I wanted to know which of her many films that Ruby would like people to be more aware of. She immediately comes up with the politically-charged 1968 drama "Up Tight" which she starred in and co-wrote the screenplay.
"I'd really like to see that film re-released as a DVD," she said. "They entrusted me with the screenplay and it was a thrilling experience for me. Ossie said, "Ruby, I told you, you should be writing."
For a civil rights pioneer who personally knew Martin Luther King Jr. and Malcom X, the ascension of Sen. Barack Obama as the potential winner of the Democratic nomination for president is thrilling.
"I think the world is in an position of heightened expectations," she said. "We are being overcome with our things and our gadgets and our buttons and wires and we're forgeting about the human mechanics, the mechanics of being human. As I watched the man, I'm thinking there's something about his calling our attention to the fact that promise has a spriritual component that we need to put in the mix of our political and social lives."

Ruby has always kept busy with acting roles on film and television but in the years since the death of her husband, Ossie Davis, she has been working non-stop.
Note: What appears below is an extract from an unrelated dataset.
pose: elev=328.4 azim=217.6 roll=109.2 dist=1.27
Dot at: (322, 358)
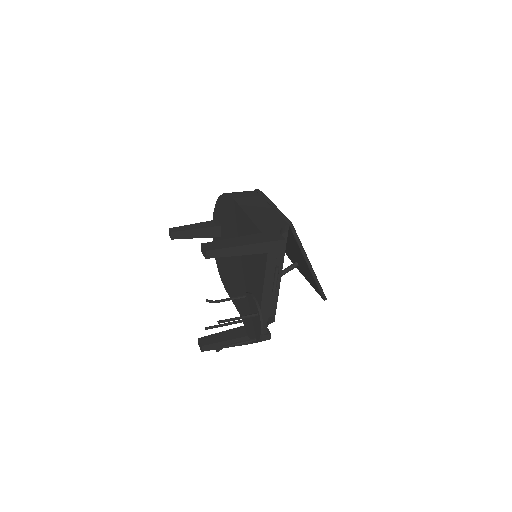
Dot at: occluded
In addition to "Gangster," she has roles in the independent films "Steam," "All About Us" and "For No. 2." The latter film won Dee the best actress award at the Atlanta Film Festival and won an audience award at the Sundance Film Festival yet is still awaiting distribution.
"I've done so much work since my husband's been gone, I think he's up there doing publicity for me."
Meanwhile, it is still not known whether or not Ruby and the other acting nominees will even be at the Feb. 24 Oscars since the writers strike still casts a shadow over things.
"I'm expecting to go and I would like to go. But I'm a longtime supporter of unions and I'm a WGA member. I wouldn't cross a picket line. I'm hoping they will settle it."